Amy soon sets her roots in Coronation Street, nagging Jack about his pigeons and developing an addiction for the slot machine in the public bar of the Rovers Return Inn. Vera won't hear a bad word said about Amy, from Jack or her best friend Ivy Tilsley, in face of Amy's abrasive behaviour. This leads to Jack threatening to leave Vera, unless Amy leaves first. Vera is upset that the two don't get on, but refuses to listen to Jack's argument. After pleading with Jack to give Amy another chance, and being refused, Vera decides that it is the lesser of two evils to throw Jack out into the street. The two do, however, reach a compromise and Jack sleeps on the sofa. However, Jack persuades Amy to take on a job and get out from under his feet.

In December 1987, Hilda Ogden quits her job at the Rovers Return Inn, ahead of her retirement from Weatherfield to Hartington, Derbyshire. Against Vera's wishes, Amy takes over Hilda's cleaning job for Bet and Alec Gilroy. This horrifies Jack, as it means he spends his work and home life in the same building as his mother-in-law. Jack tries in vain to get Hilda to take her job back, but Hilda is adamant that she won't return. Meanwhile, Amy causes trouble for the area's elder menfolk, accusing Percy Sugden of lechery, and telling Sam Tindall that he is "gorgeous". However, Amy herself falls into trouble when Sally Webster sees her shoplifting from Alf Roberts's shop, and then giving them to Vera as "presents". Audrey Roberts decides not to pursue the idea when Amy creates a fuss, but trouble doesn't end when Vera accuses Alf and Sally of setting Amy up.
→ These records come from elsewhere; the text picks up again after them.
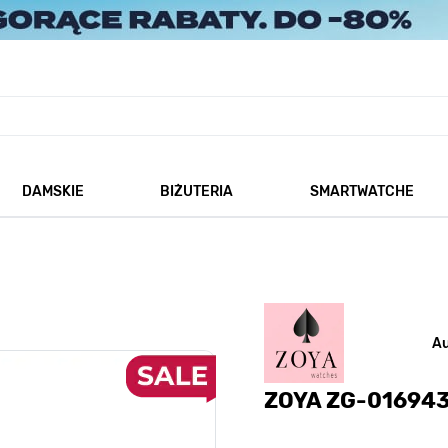
DAMSKIE
BIŻUTERIA
SMARTWATCHE
każ podmenu dla kategorii Męskie
Pokaż podmenu dla kategorii Damskie
Pokaż podmenu dla kategorii
A
ZOYA ZG-01694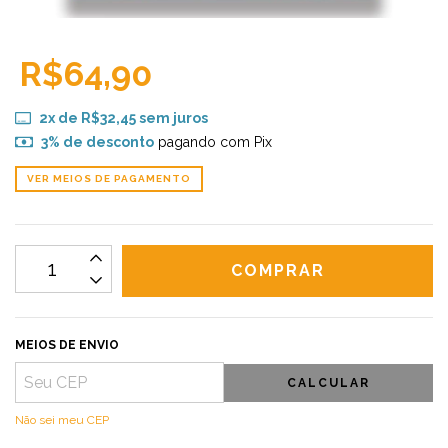
R$64,90
2
x de
R$32,45
sem juros
3% de desconto
pagando com Pix
VER MEIOS DE PAGAMENTO
MEIOS DE ENVIO
CALCULAR
Não sei meu CEP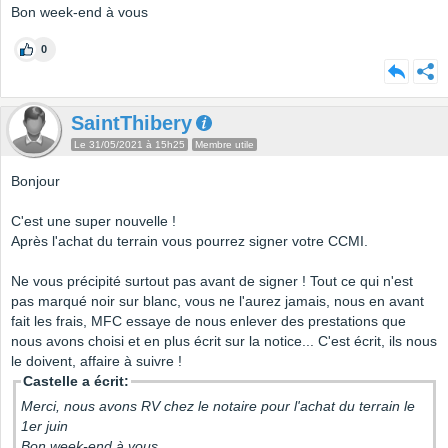
Bon week-end à vous
0
SaintThibery
Le 31/05/2021 à 15h25
Membre utile
Bonjour
C'est une super nouvelle !
Après l'achat du terrain vous pourrez signer votre CCMI.
Ne vous précipité surtout pas avant de signer ! Tout ce qui n'est
pas marqué noir sur blanc, vous ne l'aurez jamais, nous en avant
fait les frais, MFC essaye de nous enlever des prestations que
nous avons choisi et en plus écrit sur la notice... C'est écrit, ils nous
le doivent, affaire à suivre !
Castelle a écrit:
Merci, nous avons RV chez le notaire pour l'achat du terrain le
1er juin
Bon week-end à vous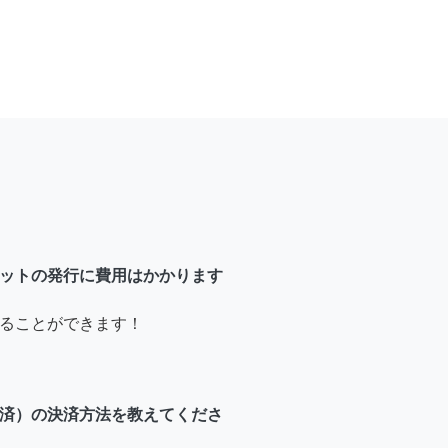
ットの発行に費用はかかります
ることができます！
済）の決済方法を教えてくださ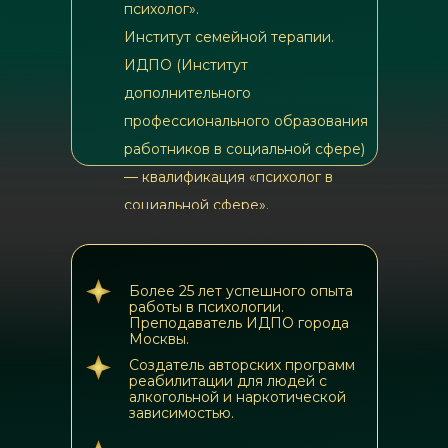
психолог».
Институт семейной терапии.
ИДПО (Институт
дополнительного
профессионального образования
работников в социальной сфере)
— квалификация «психолог в
социальной сфере».
Более 25 лет успешного опыта
работы в психологии.
Преподаватель ИДПО города
Москвы.
Создатель авторских программ
реабилитации для людей с
алкогольной и наркотической
зависимостью.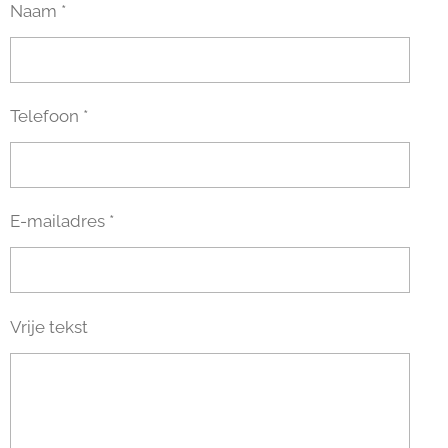
Naam *
Telefoon *
E-mailadres *
Vrije tekst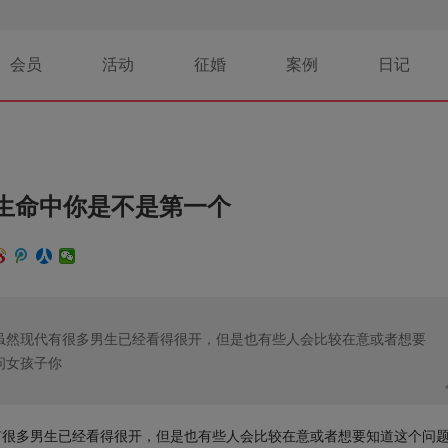
会员
活动
征婚
案例
日记
生命中你是不是第一个
虽然现代有很多男生已经看得很开，但是也有些人会比较在意或者想要
问女孩子你
有很多男生已经看得很开，但是也有些人会比较在意或者想要知道这个问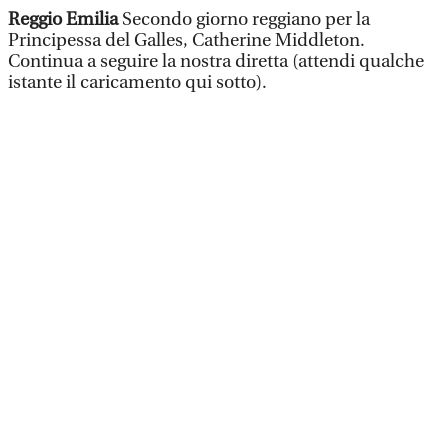
Reggio Emilia
Secondo giorno reggiano per la
Principessa del Galles, Catherine Middleton.
Continua a seguire la nostra diretta (attendi qualche
istante il caricamento qui sotto).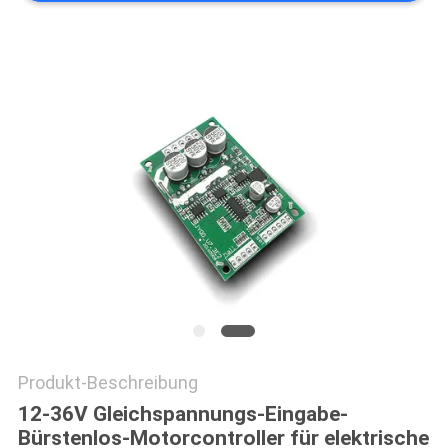
DATENSCHUTZRICHTLINIE
Produkt-Beschreibung
12-36V Gleichspannungs-Eingabe-
Bürstenlos-Motorcontroller für elektrische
Amy's problem worsens, especially when Jack finds out she has been stealing bottles of stout from the Rovers. Jack is in charge of stocktaking and worries that Alec will accuse him of stealing. Vera refuses to believe it, but eventually realises that he is right. When Vera challenges Amy, she is accused of turning on her. Amy accuses Jack of being a terrible husband, and that he deserves to be thrown out. Vera finally sees Amy for what she is and loses her temper; Amy threatens to leave, and Vera calls her out on it. Vera packs Amy's cases and dumps her on Amy's sister, Edie.

In 1991, Amy's other sister Cissie calls Vera, breaking the news that Amy suffered a fatal heart attack while playing a game of bingo. Vera is riddled with guilt, having not visited Amy for some time. Jack tries to get out of the funeral, but makes a genuine effort for Vera at the funeral – but at the wake, he reverts to type and makes cracks about Amy's shoplifting. Cissie reveals to Jack and Vera that the only wish in Amy's will was that she take in Amy's friend, Joss Shackleton, who tells Vera that he is her natural father.